Smith: No, yeah. Gravity’s your friend.
Susan: So in my study in ’88, dependent for oral care was a risk, and that was mainly because they ended up, if a person can’t brush their own teeth, then no one else does, and so that was the reason for that. Dependent for feeding, because people weren’t being fed carefully. Having tooth decay or periodontal disease was another risk factor.
Feeding tubes, and we didn’t get into that, but the feeding tube, especially if you’re not fed anything by mouth but you just have a feeding tube, then you can imagine the amount of bacteria that grow in the mouth. And they often have their oral care neglected more than someone who’s eating who’s taking something by mouth because they figure, “Well he’s not eating anything, not going to have bacteria.” No, that’s not true. Someone who has a feeding tube in their stomach or the nose down the throat, if they don’t have water or something by mouth to help wash that bacteria away, it proliferates. It grows by tenfold. They really need their teeth brushed.
Smith: Yeah. Well all right, Dr. Langmore, that’s the end of our episode. This is extremely informative.
Susan: Oh, thank you.
Schenk: Very good job, yeah.
Smith: So we really appreciate you coming on here and educating, like I said, it’s a lot of family members and advocates and ombudsmen – this is a very important issue because oral healthcare, I think we were talking about this at the Consumer Voice Conference last year, oral healthcare is a poor state in our state and across the nation, and aspiration pneumonia, I assume just based on the things I’ve seen, can be fatal, right?
Susan: Oh, yes. Depending on who you read, it’s either the most common or second most common infection acquired in the hospital for nursing home, and the mortality is pretty high.
Smith: Yeah. Yeah.
Susan: So it’s a serious issue. If someone thinks their loved one is coughing or choking while they eat or drink, they should get a speech pathologist there to evaluate and let’s just hope that that speech pathologist doesn’t recommend thick liquids. There’s also pureed food.
Smith: Oh yeah.

Your tasks:
#1 Rewrite the transcript paragraph beginning "Feeding tubes, and we didn't get into that" as a short bulleted list that keeps its main facts.
#2 Answer these questions from the transcript:
(a) In the 1988 study, why was being dependent for oral care a risk?
(b) How does the transcript describe the mortality of aspiration pneumonia?
(c) Who should be brought in to evaluate a loved one who seems to cough or choke while eating or drinking?
#3 Continue the transcript on oral care and aspiration pneumonia from the point where it stops.
The listing isn't needed for any of this work.

Recorded information:
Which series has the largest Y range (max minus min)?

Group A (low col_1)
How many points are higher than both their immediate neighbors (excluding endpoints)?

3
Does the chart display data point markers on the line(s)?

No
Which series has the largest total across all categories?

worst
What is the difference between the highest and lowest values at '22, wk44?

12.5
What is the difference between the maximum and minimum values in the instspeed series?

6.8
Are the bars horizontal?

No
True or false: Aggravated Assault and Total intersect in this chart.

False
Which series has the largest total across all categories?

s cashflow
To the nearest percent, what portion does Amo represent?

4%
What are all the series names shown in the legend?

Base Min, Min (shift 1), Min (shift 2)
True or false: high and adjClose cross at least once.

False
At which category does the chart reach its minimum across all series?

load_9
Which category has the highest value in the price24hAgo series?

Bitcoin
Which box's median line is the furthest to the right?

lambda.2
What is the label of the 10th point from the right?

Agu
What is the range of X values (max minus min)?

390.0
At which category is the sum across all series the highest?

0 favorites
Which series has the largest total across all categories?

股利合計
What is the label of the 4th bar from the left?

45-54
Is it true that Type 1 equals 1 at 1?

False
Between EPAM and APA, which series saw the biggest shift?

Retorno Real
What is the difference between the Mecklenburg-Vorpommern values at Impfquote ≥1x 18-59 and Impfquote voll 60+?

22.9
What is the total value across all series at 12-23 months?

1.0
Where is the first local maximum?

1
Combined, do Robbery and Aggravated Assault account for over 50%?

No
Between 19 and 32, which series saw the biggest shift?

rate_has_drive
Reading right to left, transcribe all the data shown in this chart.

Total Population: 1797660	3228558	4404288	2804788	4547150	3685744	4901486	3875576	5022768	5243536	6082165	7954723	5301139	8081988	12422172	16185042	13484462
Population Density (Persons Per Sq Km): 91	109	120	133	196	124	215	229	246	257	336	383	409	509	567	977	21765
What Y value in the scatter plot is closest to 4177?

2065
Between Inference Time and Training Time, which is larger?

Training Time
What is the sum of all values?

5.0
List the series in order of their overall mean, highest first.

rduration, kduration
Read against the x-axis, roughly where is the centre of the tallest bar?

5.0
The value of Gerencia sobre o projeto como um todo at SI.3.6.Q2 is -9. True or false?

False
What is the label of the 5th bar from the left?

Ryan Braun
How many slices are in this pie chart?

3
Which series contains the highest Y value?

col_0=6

Solved problems:
#1
- People with feeding tubes, especially those given nothing by mouth, grow a lot of bacteria in the mouth.
- Their oral care is often neglected more than that of people who eat, because others wrongly assume that no eating means no bacteria.
- Whether the tube goes into the stomach or through the nose down the throat, without water or something by mouth to wash the bacteria away, the bacteria proliferate tenfold.
- These people really need their teeth brushed.

#2
(a) If a person can't brush their own teeth, no one else does.
(b) It is pretty high.
(c) A speech pathologist.

#3
Susan: You look at diets, pureed food is also just thrown in there preventatively because they think that’s easier to swallow, whereas people who can chew some soft food would much prefer to have food that hasn’t been blended.
Susan: Quality of life should be a priority.
Smith: Amen, I’m with you.
Susan: Quality of life, not just try to prevent something you think might become a problem.
Smith: Right. All right, well Dr. Langmore, we really appreciate it.
Susan: Thank you, I enjoyed it.
Schenk: Yeah, a lot of good information.
Smith: This podcast is one of those podcasts that shines a light on an issue in nursing homes that most people don’t even think about. It’s oral healthcare, oral hygiene in your grandmother or grandfather or loved one’s case, and it’s so important, because like she said, aspiration pneumonia, if it’s not number one, it’s number two infection in a nursing home, and infections can be fatal. So brushing their teeth, making sure they’ve got all that bacteria, it’s not just food particles, but cleansing that bacteria, it’s just as important as preventing bedsores or anything else.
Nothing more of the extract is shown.